- _INSTRUCTION_
Whenever a line below includes the string "corners", show it.

- _LISTED ENTRIES_
....
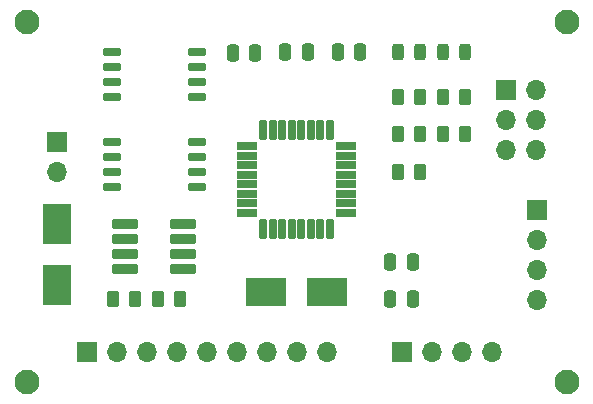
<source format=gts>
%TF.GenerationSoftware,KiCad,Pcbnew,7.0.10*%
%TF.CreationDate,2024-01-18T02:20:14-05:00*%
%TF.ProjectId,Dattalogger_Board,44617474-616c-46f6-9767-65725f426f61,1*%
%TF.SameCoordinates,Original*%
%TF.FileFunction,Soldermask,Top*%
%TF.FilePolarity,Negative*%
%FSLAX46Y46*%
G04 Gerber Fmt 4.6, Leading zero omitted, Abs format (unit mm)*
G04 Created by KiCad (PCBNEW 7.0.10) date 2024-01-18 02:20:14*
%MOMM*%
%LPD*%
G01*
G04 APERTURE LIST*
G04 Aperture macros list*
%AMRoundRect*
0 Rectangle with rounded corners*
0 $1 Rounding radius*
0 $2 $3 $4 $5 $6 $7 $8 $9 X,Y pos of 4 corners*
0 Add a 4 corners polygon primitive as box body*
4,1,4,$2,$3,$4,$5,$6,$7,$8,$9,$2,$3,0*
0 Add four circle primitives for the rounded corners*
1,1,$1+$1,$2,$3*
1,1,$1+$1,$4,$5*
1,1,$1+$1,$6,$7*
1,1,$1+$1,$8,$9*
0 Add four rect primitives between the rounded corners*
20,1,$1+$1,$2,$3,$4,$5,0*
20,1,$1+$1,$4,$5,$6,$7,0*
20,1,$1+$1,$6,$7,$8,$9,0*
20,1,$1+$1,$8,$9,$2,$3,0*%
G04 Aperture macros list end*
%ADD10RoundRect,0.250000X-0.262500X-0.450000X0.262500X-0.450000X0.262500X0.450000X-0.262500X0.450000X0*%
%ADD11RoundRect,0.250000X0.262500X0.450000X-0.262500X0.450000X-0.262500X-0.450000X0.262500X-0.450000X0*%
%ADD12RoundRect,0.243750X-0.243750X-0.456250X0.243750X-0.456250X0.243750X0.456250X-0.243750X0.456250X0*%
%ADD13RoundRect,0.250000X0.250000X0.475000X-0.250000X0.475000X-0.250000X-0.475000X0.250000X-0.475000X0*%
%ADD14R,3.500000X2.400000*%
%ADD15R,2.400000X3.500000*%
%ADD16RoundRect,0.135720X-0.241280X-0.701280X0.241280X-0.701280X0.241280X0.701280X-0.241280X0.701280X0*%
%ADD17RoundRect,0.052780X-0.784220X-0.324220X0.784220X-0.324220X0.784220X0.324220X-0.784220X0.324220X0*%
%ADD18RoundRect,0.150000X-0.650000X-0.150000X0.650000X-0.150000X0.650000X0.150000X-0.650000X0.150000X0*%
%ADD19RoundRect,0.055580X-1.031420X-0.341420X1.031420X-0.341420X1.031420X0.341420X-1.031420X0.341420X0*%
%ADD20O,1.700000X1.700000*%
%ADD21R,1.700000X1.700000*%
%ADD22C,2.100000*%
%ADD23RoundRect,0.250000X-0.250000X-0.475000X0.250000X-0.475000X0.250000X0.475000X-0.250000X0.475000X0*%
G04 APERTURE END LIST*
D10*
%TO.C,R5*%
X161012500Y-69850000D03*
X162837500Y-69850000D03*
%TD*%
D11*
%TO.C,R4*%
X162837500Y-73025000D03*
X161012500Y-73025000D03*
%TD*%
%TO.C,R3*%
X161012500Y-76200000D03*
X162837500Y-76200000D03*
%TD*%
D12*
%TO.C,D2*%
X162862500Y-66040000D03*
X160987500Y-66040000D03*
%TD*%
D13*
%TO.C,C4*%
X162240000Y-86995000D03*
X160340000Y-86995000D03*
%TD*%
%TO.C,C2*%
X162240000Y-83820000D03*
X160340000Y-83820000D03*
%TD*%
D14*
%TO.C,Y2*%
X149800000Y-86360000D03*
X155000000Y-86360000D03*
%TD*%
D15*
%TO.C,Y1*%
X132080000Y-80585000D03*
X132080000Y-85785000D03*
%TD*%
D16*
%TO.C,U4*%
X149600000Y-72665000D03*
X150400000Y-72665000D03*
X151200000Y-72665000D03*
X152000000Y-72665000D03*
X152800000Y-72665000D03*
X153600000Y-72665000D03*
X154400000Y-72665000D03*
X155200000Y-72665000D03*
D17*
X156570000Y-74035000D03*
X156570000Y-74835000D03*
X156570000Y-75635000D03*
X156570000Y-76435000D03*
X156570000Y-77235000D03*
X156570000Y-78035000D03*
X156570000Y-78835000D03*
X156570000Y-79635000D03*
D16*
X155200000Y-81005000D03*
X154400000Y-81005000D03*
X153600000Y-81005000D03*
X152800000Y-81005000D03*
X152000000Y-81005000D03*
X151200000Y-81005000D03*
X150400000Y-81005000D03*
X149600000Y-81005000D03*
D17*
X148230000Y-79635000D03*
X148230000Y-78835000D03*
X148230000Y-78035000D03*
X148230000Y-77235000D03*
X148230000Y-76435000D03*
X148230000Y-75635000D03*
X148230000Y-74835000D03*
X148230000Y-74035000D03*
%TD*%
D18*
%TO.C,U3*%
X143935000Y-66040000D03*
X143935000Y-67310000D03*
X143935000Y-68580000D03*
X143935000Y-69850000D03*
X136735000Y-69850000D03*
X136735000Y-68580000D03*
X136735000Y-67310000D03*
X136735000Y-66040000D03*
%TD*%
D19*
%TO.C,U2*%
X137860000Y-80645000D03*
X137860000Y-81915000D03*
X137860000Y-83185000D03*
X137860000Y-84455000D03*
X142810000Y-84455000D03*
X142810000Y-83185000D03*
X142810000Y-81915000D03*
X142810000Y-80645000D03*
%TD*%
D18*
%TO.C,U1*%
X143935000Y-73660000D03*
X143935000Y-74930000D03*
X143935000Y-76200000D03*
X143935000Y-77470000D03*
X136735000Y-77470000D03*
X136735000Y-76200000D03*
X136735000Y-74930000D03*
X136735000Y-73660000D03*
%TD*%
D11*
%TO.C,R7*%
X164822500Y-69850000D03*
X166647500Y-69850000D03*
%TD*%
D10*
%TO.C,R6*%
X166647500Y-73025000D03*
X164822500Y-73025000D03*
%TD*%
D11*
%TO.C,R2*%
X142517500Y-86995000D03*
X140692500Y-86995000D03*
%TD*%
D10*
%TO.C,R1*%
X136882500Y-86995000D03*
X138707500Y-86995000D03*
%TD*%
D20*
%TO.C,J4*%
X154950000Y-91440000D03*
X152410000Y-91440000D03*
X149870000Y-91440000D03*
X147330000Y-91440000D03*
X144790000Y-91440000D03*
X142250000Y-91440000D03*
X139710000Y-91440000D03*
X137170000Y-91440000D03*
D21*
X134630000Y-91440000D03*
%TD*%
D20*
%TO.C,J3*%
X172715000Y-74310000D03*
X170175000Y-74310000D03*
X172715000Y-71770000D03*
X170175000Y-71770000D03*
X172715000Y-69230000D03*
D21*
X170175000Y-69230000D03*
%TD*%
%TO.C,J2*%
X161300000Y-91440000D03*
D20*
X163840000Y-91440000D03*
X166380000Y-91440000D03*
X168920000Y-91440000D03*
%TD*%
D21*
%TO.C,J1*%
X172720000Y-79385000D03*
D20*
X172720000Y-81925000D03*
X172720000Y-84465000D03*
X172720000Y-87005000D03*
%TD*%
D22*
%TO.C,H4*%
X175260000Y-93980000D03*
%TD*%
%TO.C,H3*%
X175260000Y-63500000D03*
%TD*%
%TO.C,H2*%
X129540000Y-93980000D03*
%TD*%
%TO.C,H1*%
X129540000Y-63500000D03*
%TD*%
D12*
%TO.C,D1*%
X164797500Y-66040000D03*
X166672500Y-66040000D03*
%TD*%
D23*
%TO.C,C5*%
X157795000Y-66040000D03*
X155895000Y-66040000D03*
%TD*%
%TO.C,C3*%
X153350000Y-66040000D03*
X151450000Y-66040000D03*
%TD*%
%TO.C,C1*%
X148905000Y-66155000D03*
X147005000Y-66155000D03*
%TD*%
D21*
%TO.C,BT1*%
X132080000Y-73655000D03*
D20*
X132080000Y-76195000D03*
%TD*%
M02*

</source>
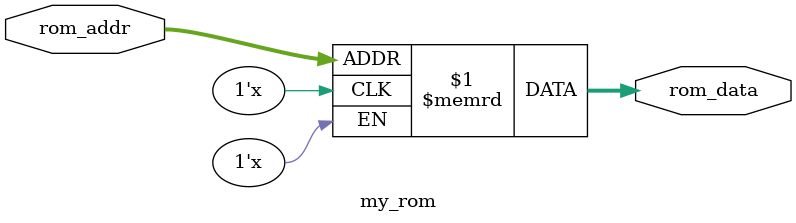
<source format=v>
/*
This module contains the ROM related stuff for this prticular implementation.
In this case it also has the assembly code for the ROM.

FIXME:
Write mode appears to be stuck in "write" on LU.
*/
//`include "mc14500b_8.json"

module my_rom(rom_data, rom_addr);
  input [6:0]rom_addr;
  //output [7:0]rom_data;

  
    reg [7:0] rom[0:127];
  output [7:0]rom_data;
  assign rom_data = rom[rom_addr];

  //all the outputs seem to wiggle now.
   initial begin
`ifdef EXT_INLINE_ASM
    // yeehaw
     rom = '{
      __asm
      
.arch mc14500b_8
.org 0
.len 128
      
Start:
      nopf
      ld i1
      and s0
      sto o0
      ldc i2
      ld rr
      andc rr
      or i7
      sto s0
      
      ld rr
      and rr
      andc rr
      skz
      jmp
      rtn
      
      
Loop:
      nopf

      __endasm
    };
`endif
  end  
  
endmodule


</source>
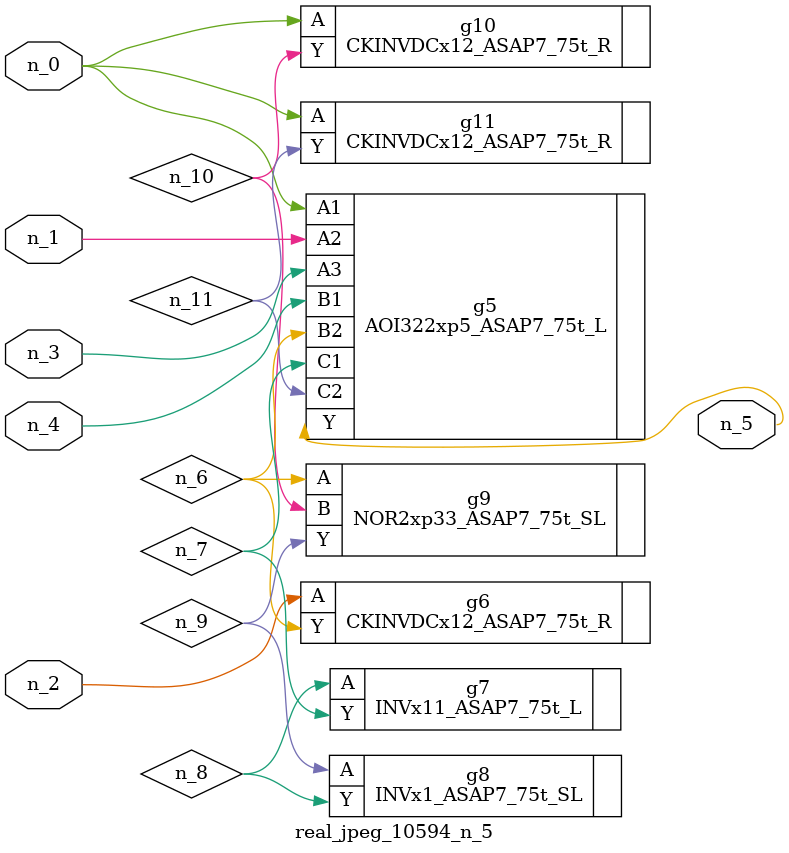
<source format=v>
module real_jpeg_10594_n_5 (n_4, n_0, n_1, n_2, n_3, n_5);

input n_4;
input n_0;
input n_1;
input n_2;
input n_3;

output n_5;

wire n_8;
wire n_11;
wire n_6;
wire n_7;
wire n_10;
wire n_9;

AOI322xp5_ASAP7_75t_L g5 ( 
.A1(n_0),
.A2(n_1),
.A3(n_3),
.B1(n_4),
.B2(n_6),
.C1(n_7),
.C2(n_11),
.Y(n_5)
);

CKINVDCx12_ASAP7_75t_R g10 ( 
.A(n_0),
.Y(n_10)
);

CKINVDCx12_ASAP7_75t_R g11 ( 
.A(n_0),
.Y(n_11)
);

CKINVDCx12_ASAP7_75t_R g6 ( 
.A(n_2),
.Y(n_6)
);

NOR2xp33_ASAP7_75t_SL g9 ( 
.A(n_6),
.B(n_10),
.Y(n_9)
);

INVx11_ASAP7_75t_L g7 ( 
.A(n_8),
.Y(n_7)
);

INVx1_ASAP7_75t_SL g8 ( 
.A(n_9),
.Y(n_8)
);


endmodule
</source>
....
- _ANSWER BOX_
0 Rectangle with rounded corners*
0 $2 $3 $4 $5 $6 $7 $8 $9 X,Y pos of 4 corners*
0 Add a 4 corners polygon primitive as box body*
0 Add four circle primitives for the rounded corners*
0 Add four rect primitives between the rounded corners*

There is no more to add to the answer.